• Texte source:
= = =
Pour l’instant, le moral de l’arrière, si déterminant pour la réélection de George W. Bush et pour la motivation des quelque 130 000 militaires américains engoncés dans l’hiver irakien, tient bon. Significatif à cet égard est le peu d’intérêt accordé par la plupart des médias aux victimes « indigènes » de la guerre. On croit savoir qu’environ 3 500 civils irakiens ont péri entre le 20 mars et le 1er mai 2003, date de la fin des « hostilités majeures », selon Washington. Depuis, aucune comptabilité sérieuse – en tout cas publique – n’a été tenue, certaines organisations humanitaires avançant un ratio minimal de 10 à 15 victimes irakiennes (résistants inclus) pour 1 mort au combat de la coalition, soit plus de 4 000 morts au bas mot. Même indifférence en ce qui concerne les prisonniers et leur traitement. Human Rights Watch évalue à une dizaine de milliers le nombre de ces détenus privés de tous droits, souvent de simples suspects, ramassés au cours de rafles et regroupés dans quatre principaux camps : Oum Qasr, Mossoul, Abou Ghraib et l’aéroport de Bagdad (pour les VIP, dont vraisemblablement Saddam Hussein). Vivant sous des tentes, convenablement nourris et soignés, ces prisonniers, dont certains ont pu témoigner, subissent pourtant des séances d’interrogatoire extrêmement pénibles. Obligés de rester debout jusqu’à treize heures de suite, souvent jusqu’à l’évanouissement, ils sont ensuite questionnés à genoux, menottés, parfois frappés. Les privations de sommeil sont courantes, les ordres sont hurlés à un centimètre du visage, les coups et les gifles ne sont pas rares, tout comme les cigarettes écrasées sur le bras. Selon une enquête publiée récemment par le Wall Street Journal, les menaces sont systématiques : elles vont de « l’envoi en enfer » (c’est-à-dire au camp de haute sécurité de Guantánamo) au viol de la famille du détenu. Objectif : le faire craquer ou collaborer.
= = =
• Entrées extraites:

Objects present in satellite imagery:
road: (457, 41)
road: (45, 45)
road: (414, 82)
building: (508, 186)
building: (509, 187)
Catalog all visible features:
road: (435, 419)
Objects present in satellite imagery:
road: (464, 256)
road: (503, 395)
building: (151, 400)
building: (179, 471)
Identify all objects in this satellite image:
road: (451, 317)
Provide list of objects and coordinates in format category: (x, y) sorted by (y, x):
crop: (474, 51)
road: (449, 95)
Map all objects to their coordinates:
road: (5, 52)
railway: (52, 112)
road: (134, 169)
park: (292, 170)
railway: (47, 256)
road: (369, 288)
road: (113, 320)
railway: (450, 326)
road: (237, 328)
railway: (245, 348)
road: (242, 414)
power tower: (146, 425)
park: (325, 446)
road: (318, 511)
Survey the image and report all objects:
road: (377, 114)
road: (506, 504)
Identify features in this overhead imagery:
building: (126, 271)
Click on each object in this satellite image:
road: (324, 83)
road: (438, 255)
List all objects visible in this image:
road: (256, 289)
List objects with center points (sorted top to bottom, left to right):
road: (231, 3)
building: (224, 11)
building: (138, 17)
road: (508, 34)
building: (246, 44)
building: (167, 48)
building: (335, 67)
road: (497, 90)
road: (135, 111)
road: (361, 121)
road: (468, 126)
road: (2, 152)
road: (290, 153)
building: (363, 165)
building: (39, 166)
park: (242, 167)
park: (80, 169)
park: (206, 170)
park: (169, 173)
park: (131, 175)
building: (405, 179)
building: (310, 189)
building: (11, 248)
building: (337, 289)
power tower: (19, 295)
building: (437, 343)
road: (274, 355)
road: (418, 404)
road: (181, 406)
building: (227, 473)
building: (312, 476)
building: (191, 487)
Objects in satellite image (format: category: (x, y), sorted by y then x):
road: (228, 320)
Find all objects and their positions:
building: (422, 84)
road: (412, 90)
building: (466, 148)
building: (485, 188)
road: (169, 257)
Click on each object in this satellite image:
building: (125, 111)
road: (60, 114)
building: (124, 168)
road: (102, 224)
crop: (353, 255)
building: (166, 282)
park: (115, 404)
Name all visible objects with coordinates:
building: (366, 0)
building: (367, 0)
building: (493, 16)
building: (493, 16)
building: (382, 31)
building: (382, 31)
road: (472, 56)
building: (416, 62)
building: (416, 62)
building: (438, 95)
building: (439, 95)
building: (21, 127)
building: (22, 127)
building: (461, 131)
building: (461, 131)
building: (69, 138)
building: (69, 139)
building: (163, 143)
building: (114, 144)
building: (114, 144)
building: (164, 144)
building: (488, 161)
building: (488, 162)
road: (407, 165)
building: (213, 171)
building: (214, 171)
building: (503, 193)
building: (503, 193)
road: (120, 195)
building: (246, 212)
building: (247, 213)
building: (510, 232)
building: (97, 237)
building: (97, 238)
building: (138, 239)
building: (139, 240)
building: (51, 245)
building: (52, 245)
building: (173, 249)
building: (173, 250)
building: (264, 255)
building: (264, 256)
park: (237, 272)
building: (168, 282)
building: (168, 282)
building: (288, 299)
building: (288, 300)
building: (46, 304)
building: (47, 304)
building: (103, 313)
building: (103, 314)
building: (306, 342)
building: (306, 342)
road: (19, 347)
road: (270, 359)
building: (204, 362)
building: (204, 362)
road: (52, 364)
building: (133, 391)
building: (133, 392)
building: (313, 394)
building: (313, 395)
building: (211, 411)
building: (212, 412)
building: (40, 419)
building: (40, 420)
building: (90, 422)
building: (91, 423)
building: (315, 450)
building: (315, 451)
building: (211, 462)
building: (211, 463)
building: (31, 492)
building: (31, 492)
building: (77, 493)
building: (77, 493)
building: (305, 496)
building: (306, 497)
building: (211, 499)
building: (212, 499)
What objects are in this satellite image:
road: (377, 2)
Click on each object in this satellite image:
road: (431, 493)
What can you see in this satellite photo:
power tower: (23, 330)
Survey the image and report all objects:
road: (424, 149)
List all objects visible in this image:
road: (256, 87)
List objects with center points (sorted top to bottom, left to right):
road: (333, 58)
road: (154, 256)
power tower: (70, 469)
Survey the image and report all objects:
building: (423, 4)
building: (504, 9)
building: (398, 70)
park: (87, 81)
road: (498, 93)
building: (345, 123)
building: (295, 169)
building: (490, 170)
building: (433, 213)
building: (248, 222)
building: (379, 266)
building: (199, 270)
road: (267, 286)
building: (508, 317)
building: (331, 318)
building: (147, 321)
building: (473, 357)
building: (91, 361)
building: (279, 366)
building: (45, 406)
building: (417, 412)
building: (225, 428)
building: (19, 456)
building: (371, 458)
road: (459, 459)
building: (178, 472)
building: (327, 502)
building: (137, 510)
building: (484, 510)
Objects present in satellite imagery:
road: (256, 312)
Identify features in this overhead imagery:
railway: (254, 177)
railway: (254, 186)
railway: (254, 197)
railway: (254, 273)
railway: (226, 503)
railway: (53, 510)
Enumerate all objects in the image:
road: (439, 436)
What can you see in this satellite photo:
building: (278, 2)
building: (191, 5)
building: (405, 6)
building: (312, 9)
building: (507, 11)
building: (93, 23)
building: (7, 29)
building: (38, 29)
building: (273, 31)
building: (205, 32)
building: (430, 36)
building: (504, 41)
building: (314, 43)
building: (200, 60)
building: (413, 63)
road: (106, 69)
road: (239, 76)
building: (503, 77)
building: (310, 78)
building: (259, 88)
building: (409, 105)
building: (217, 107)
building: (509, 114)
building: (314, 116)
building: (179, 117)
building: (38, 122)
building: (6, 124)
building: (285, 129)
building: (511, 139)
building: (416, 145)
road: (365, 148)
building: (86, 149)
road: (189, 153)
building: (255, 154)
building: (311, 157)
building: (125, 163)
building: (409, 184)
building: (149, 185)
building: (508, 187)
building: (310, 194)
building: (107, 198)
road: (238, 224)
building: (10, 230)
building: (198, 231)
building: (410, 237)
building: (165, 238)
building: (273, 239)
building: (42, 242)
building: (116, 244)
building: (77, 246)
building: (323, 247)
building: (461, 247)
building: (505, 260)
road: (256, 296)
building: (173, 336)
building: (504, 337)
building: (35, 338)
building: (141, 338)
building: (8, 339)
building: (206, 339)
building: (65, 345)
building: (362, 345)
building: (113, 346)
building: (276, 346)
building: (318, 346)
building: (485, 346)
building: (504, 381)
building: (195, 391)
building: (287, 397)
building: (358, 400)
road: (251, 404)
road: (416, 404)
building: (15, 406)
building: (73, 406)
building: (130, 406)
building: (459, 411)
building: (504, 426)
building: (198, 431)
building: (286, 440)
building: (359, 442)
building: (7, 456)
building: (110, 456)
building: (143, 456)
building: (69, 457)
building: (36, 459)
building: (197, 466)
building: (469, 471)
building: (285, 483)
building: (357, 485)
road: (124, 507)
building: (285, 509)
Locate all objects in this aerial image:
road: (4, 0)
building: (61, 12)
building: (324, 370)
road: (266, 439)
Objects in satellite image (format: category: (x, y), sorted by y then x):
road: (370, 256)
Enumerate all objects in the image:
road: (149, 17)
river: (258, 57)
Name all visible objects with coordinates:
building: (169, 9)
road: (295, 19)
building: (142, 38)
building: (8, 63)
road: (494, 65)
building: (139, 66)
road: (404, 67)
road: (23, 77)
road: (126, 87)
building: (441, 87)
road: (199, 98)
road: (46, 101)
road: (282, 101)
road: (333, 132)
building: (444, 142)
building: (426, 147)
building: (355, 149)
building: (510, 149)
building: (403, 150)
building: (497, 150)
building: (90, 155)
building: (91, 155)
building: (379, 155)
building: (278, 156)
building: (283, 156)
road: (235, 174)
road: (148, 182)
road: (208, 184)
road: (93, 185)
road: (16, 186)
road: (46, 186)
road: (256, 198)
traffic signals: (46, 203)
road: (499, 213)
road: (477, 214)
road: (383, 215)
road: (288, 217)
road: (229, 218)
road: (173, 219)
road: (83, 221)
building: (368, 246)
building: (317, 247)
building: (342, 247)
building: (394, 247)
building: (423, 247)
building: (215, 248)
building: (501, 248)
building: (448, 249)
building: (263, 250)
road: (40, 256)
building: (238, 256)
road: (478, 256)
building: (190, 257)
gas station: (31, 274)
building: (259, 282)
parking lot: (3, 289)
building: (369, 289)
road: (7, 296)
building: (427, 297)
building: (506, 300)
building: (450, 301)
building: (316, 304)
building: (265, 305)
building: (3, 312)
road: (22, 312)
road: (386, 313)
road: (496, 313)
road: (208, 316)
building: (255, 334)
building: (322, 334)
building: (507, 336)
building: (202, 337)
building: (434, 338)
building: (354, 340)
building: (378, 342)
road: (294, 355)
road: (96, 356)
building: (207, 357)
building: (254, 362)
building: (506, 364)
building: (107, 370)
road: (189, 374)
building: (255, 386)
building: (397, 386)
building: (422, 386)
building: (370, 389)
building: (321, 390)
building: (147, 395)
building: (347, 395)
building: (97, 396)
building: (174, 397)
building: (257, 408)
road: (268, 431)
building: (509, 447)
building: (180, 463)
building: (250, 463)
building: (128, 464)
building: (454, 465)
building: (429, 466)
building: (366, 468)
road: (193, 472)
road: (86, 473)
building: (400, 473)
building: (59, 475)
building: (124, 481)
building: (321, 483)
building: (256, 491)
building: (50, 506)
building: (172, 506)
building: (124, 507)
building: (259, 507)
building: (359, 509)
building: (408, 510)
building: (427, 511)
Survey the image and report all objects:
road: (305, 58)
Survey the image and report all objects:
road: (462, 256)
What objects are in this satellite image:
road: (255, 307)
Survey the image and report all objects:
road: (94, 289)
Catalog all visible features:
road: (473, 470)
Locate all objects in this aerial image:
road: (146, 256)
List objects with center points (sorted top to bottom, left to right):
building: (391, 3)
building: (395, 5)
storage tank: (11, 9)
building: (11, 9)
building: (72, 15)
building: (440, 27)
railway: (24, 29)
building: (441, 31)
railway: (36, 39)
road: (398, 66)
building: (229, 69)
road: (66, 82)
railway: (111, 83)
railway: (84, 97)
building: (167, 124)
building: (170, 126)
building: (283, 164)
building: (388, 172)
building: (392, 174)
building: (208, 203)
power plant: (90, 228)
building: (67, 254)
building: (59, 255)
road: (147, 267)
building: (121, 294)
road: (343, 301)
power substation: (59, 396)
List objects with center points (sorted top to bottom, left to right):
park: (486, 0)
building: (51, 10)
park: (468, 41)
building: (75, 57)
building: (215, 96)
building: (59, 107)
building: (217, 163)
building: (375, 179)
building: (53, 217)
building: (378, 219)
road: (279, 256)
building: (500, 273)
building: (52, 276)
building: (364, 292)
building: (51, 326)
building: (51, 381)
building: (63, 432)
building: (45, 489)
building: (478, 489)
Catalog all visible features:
= = =
• Consignes:
1) D'après le texte source, à combien Human Rights Watch évalue-t-il le nombre de détenus privés de tous droits ?
2) Rédigez la suite du texte source sur la guerre en Irak, en reprenant juste après sa dernière phrase.

• Réponses finales:
1) Human Rights Watch l'évalue à une dizaine de milliers.

2)
Le renseignement, l’action secrète, la chasse au « terroriste baasiste » : telle est désormais l’obsession de l’armée américaine en Irak, instamment priée par le maître du Pentagone Donald Rumsfeld d’être « pro-active » et de combattre la guérilla sur son propre terrain. Depuis un peu plus d’un mois, les opérations lourdes du type « Iron Hammer » mobilisant plusieurs milliers d’hommes, avec leur lot de raids nocturnes spectaculaires et de bombardements massifs, le plus souvent inefficaces, ont cédé la place aux raids de commandos ciblés réactifs et parfois préventifs. « Raser le quartier d’où est parti un tir de mortier hostile, alors que les terroristes ont évacué la zone dans les minutes qui ont suivi, ne sert à rien, confie un officier au magazine The New Yorker. Ce qu’il faut, c’est mettre la main sur ces types et les éliminer ou, mieux encore, les mettre hors d’état de nuire avant qu’ils n’agissent. » L’armée régulière a donc été priée de moins se montrer et de minimiser ses risques de pertes. Place aux Forces spéciales, la nouvelle marotte de Donald Rumsfeld. Le budget alloué à ces unités d’élite, en expansion constante depuis le 11 septembre 2001 et qui ont pour nom Task Force 121, Delta Force, Grey Fox, Commandos Seal ou, parfois, de simples numéros de code, atteint, pour 2004, la somme colossale de 6,5 milliards de dollars, soit une augmentation de 35 % par rapport à l’année dernière. Ces Forces spéciales, qui agissent de façon quasi autonome sur le terrain, au grand dam de la hiérarchie militaire classique – laquelle ne les apprécie guère -, sont dirigées depuis le Pentagone par le sous-secrétaire à la Défense chargé du renseignement, Stephen Cambone, et par son assistant, le très inquiétant général William Boykin.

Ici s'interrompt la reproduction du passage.